課題
原文抜粋のうち、「朝は五時か六時に目を覚ます。」を含む語句で始まり「るのか、俺が全部知っている。」で終わる部分を、「台所」を「キッチン」に改めて書き直してください。

原文抜粋
朝は五時か六時に目を覚ます。まず感じるのは、夜中ずっと寝汗を吸った布団の居心地の良さだ。次に、手の届く範囲で充電されたスマートフォン。スヌーズボタンをタップしもう一度脱力する。木製の床は寝返りごとに軋み、部屋の隅にはバッタがいたりする。季節は初秋で、居室の風通しは素晴らしい。相変わらず、夏を惜しみつつも一陣の風だけで「まあ生きてみるか!」と楽観出来る俺だ。


俺の家は俺が作る。便利ではないが広いところに、見るだけで、敷居をまたぐだけで胸が高鳴る木製の家(もちろんそこには、せこせこ働いて大金だけ払って肝心の本人が疎外された、むなしいクローンのような一戸建ての群れとの歴然とした差を感じている)。平屋で天井が高い。梁に沿って中二階のスペースがところどころにあって、その内の一つを寝室にしている。好きな本や音楽が思いのまま持ち込まれる超私的空間。なんとなくそこから一階を見下ろすと、きれいではないが最適化された台所、きれいではないが長居できるトイレの扉がある。台所のシンク、トイレのドアの取っ手、この家のあらゆるものがどこから来て、今ここに落ち着いているのか、俺が全部知っている。

提供記録

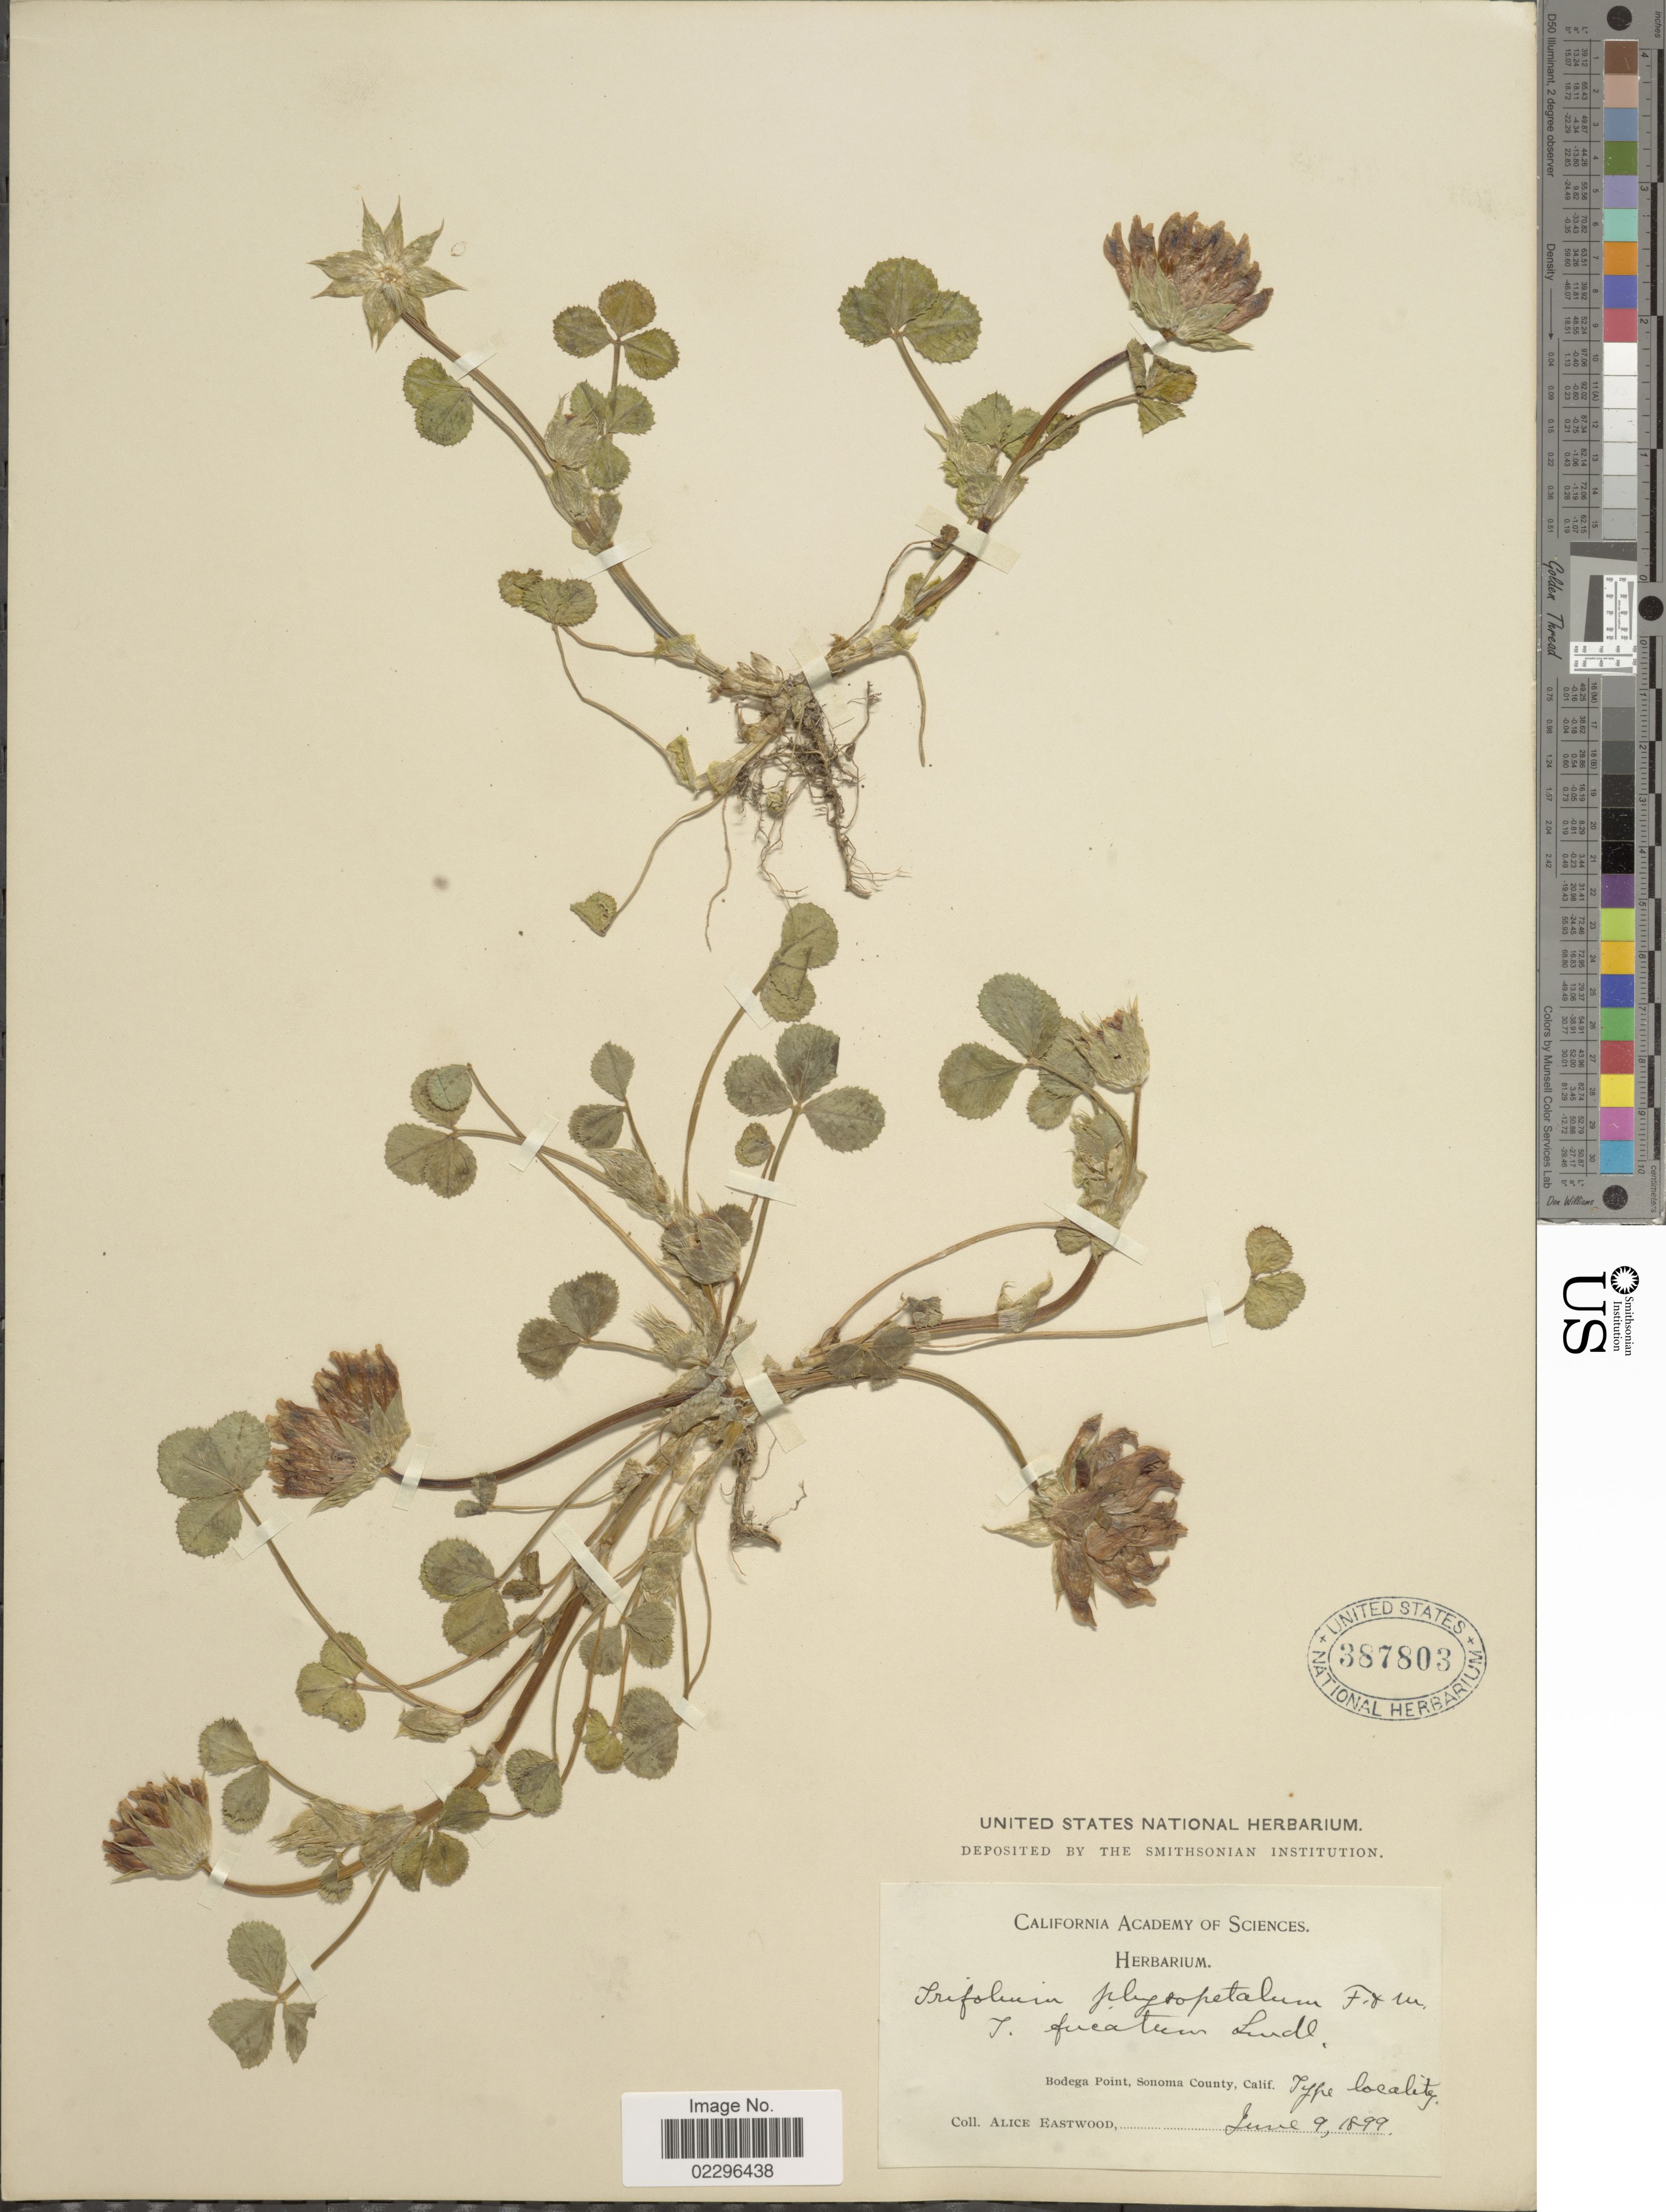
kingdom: Plantae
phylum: Tracheophyta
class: Magnoliopsida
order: Fabales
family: Fabaceae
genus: Trifolium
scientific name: Trifolium fucatum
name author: Lindl.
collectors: A. Eastwood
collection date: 1899-06-09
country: United States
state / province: California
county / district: Sonoma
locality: Bodega Point, Sonoma County, Calif,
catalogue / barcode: US 387803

解答
朝は五時か六時に目を覚ます。まず感じるのは、夜中ずっと寝汗を吸った布団の居心地の良さだ。次に、手の届く範囲で充電されたスマートフォン。スヌーズボタンをタップしもう一度脱力する。木製の床は寝返りごとに軋み、部屋の隅にはバッタがいたりする。季節は初秋で、居室の風通しは素晴らしい。相変わらず、夏を惜しみつつも一陣の風だけで「まあ生きてみるか!」と楽観出来る俺だ。


俺の家は俺が作る。便利ではないが広いところに、見るだけで、敷居をまたぐだけで胸が高鳴る木製の家(もちろんそこには、せこせこ働いて大金だけ払って肝心の本人が疎外された、むなしいクローンのような一戸建ての群れとの歴然とした差を感じている)。平屋で天井が高い。梁に沿って中二階のスペースがところどころにあって、その内の一つを寝室にしている。好きな本や音楽が思いのまま持ち込まれる超私的空間。なんとなくそこから一階を見下ろすと、きれいではないが最適化されたキッチン、きれいではないが長居できるトイレの扉がある。キッチンのシンク、トイレのドアの取っ手、この家のあらゆるものがどこから来て、今ここに落ち着いているのか、俺が全部知っている。